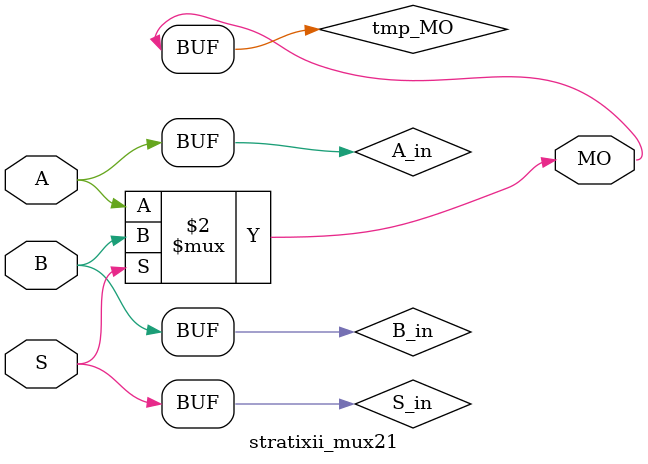
<source format=v>
module stratixii_mux21 (MO, A, B, S);
   input A, B, S;
   output MO;
   wire A_in;
   wire B_in;
   wire S_in;
   buf(A_in, A);
   buf(B_in, B);
   buf(S_in, S);
   wire   tmp_MO;
   specify
      (A => MO) = (0, 0);
      (B => MO) = (0, 0);
      (S => MO) = (0, 0);
   endspecify
   assign tmp_MO = (S_in == 1) ? B_in : A_in;
   buf (MO, tmp_MO);
endmodule
</source>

Aim of the task:
Where an entry includes an image, leave that image out; otherwise, reproduce everything exactly.

Answer to this exercise:
<source format=v>
module stratixii_mux21 (MO, A, B, S);
   input A, B, S;
   output MO;
   wire A_in;
   wire B_in;
   wire S_in;
   buf(A_in, A);
   buf(B_in, B);
   buf(S_in, S);
   wire   tmp_MO;
   specify
      (A => MO) = (0, 0);
      (B => MO) = (0, 0);
      (S => MO) = (0, 0);
   endspecify
   assign tmp_MO = (S_in == 1) ? B_in : A_in;
   buf (MO, tmp_MO);
endmodule
</source>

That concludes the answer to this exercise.